WHAT THIS TASK INVOLVES
Everything from the line containing "middle tip: (145, 786)" to the end of the records must be restated word for word, and nothing else.

────────────────────

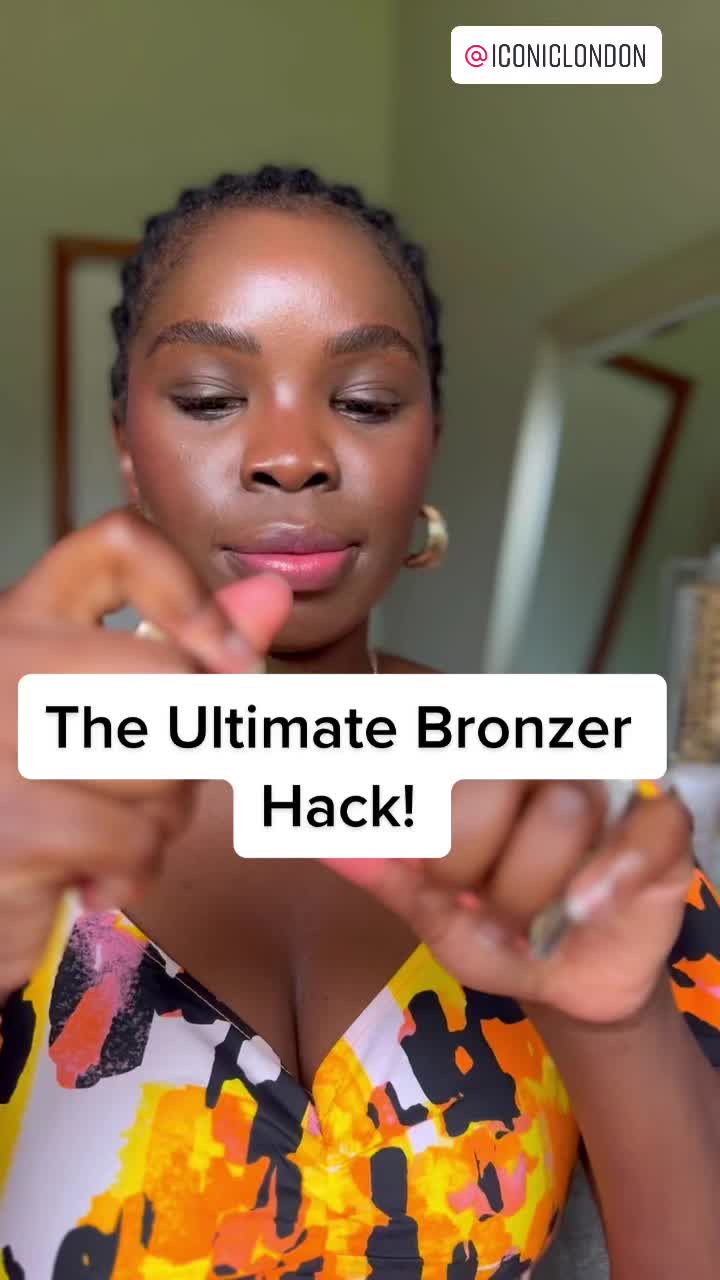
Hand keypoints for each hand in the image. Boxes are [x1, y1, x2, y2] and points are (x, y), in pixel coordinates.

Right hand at [0, 510, 290, 996]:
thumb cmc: (44, 805)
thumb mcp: (106, 716)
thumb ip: (185, 657)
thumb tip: (272, 595)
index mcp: (23, 620)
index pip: (118, 545)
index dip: (194, 596)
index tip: (229, 659)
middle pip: (174, 676)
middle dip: (192, 750)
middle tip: (145, 786)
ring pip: (169, 768)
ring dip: (161, 821)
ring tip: (99, 834)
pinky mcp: (6, 825)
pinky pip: (137, 841)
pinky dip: (131, 872)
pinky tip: (86, 877)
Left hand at [323, 780, 694, 1025]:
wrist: (573, 980)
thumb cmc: (501, 932)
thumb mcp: (435, 915)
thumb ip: (389, 873)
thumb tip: (330, 841)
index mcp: (474, 771)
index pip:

────────────────────

REPLY
middle tip: (145, 786)
ring pip: (169, 768)
ring dip: (161, 821)
ring tip: (99, 834)
pinky mcp: (6, 825)
pinky pip: (137, 841)
pinky dip: (131, 872)
pinky tip: (86, 877)
Left hand at [323, 780, 694, 1025]:
wrist: (573, 980)
thumb cmc: (501, 932)
thumb mcp: (435, 915)
thumb ip: (389, 873)
thumb tip: (330, 841)
index mcp: (474, 771)
index pip:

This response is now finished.